About a year ago, I hit a wall – and what I did changed the trajectory of my life, and not in the way I imagined.
I was going through major changes in both my personal and professional life. I had become an empty nester and was trying to find myself again… becoming a single mom at twenty-years old meant that motherhood had always sort of defined (and consumed) me, and I was comfortable and used to it.
Professionally, I felt stuck. I couldn’t see the next step in my career. I wasn’t getting the growth and advancement that I (thought) I deserved and was getting bypassed for roles that I felt capable of. I didn’t understand what was holding me back.
Like many of my fellow Gen X friends, I grew up in the 80s where dual income families and climbing the ladder was the “path to success.” My dad would always tell us, especially the three girls, about going to college and being able to take care of ourself, “because you can’t depend on someone else.”
I suppose that shaped me more than I realized. I had gotten stuck in the trap of letting work define me. So feeling like my career growth had stalled was really bothering me. I was supposed to be progressing every few years.
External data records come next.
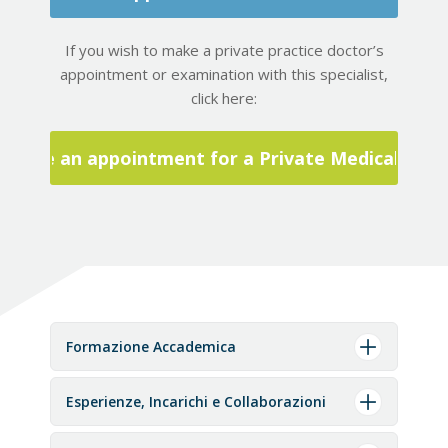
If you wish to make a private practice doctor’s
appointment or examination with this specialist,
click here:
Make an appointment for a Private Medical Visit
Formazione Accademica
Esperienze, Incarichi e Collaborazioni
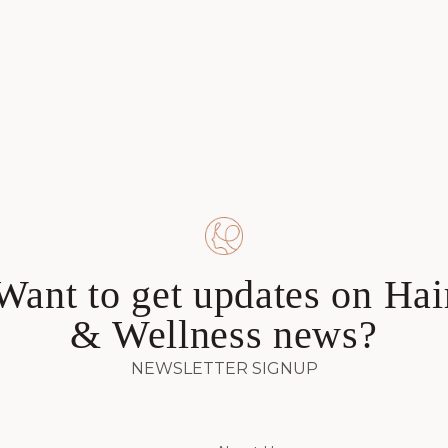
Want to get updates on Hai
& Wellness news?
NEWSLETTER SIGNUP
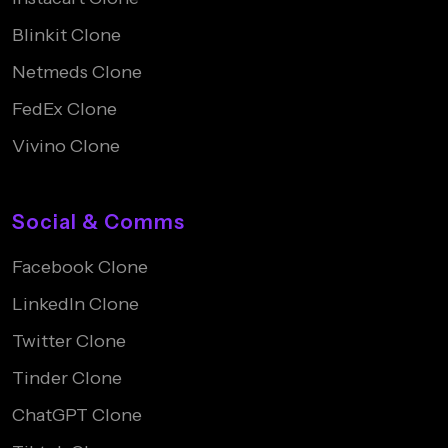
Blinkit Clone
Netmeds Clone
FedEx Clone
Vivino Clone
Social & Comms
Facebook Clone
LinkedIn Clone
Twitter Clone
Tinder Clone
ChatGPT Clone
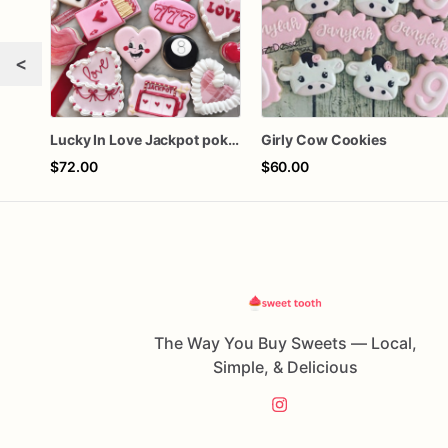
<
Lucky In Love Jackpot poker dozen
Girly Cow Cookies
$72.00
$60.00
The Way You Buy Sweets — Local,
Simple, & Delicious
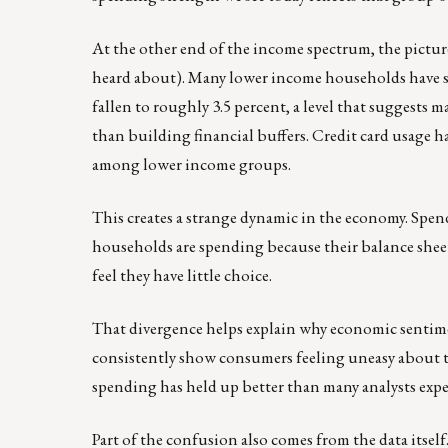
At the other end of the income spectrum, the picture
heard about). Many lower income households have see
fallen to roughly 3.5 percent, a level that suggests m
than building financial buffers. Credit card usage 
among lower income groups.
This creates a strange dynamic in the economy. Spen
households are spending because their balance shee
feel they have little choice.
That divergence helps explain why economic sentime
consistently show consumers feeling uneasy about th
spending has held up better than many analysts expe
Part of the confusion also comes from the data itself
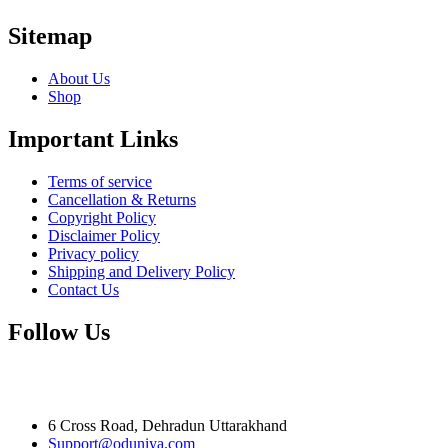
Sitemap
About Us
Shop
Important Links
Terms of service
Cancellation & Returns
Copyright Policy
Disclaimer Policy
Privacy policy
Shipping and Delivery Policy
Contact Us
Follow Us
6 Cross Road, Dehradun Uttarakhand
Support@oduniya.com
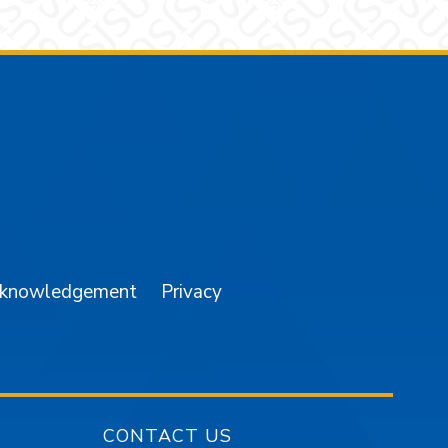
am
YouTube
cknowledgement
Privacy
CONTACT US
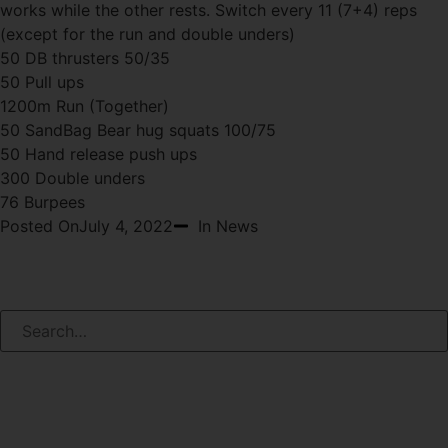
works while the other rests. Switch every 11 (7+4) reps
(except for the run and double unders)
50 DB thrusters 50/35
50 Pull ups
1200m Run (Together)
50 SandBag Bear hug squats 100/75
50 Hand release push ups
300 Double unders
76 Burpees
Posted On
July 4, 2022
In News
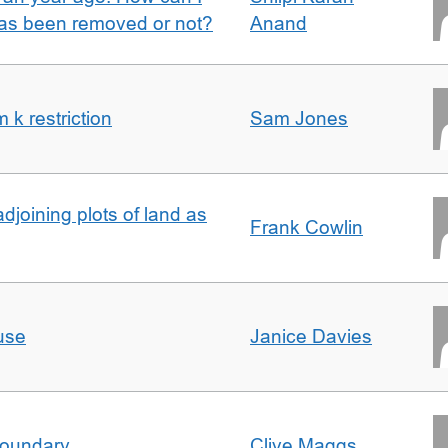
 has been removed or not?
Anand
k restriction
Sam Jones
adjoining plots of land as
Frank Cowlin
use
Janice Davies
boundary
Clive Maggs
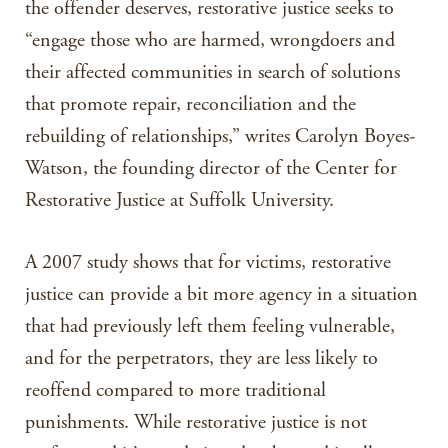
the offender deserves, restorative justice seeks to
“engage those who are harmed, wrongdoers and
their affected communities in search of solutions
that promote repair, reconciliation and the
rebuilding of relationships,” writes Carolyn Boyes-
Watson, the founding director of the Center for
Restorative Justice at Suffolk University.
A 2007 study shows that for victims, restorative
justice can provide a bit more agency in a situation
that had previously left them feeling vulnerable,
and for the perpetrators, they are less likely to
reoffend compared to more traditional
punishments. While restorative justice is not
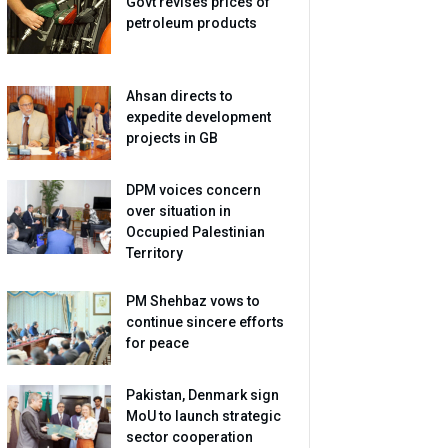
Govt revises prices of
petroleum products
Ahsan directs to
expedite development
projects in GB
DPM voices concern
over situation in
Occupied Palestinian
Territory
PM Shehbaz vows to
continue sincere efforts
for peace
Pakistan, Denmark sign
MoU to launch strategic
sector cooperation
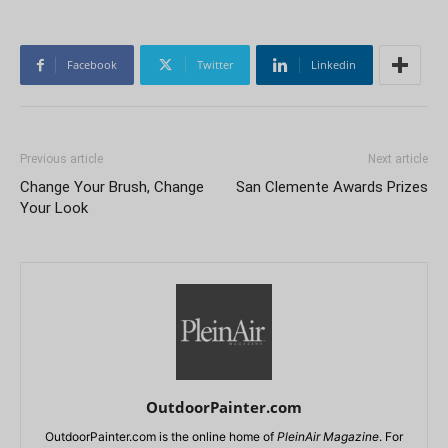
Facebook
Twitter
Linkedin
Previous article
Next article
Change Your Brush, Change
San Clemente Awards Prizes
Your Look
OutdoorPainter.com
OutdoorPainter.com is the online home of
PleinAir Magazine
. For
But, how do I get unstuck?
Of course I started with an executive coach to help me get on track career wise (because that’s easier and less personal, right?). I fully expected him to create a playbook to help me understand what I need to do to to get from X to Y by Z, but he did none of that.
Instead he spent the next 8 months trying to help me unpack all the personal and professional experiences that shaped me and helped me see that getting to a state of being where “I am who I am, not what I do” was the destination for me. Mind blown.
This journal is my journey to personal discovery and untethering myself from what’s holding me back from happiness and fulfillment.
Here I’ll share the real, real me. I’ll begin to embrace the things that shaped me – starting from growing up in a small town in Georgia to my career start, pivotal moments along the way like finding love and building a new family, a mid-life crisis, work crises, and now how I’m reflecting back and seeing things differently.
I’m certainly not a professional and definitely not the first person to overcome obstacles in life, but I hope my stories may inspire you to see things differently in yourself and others too.
“To be yourself in a world that is constantly trying to make you something else is the greatest accomplishment.”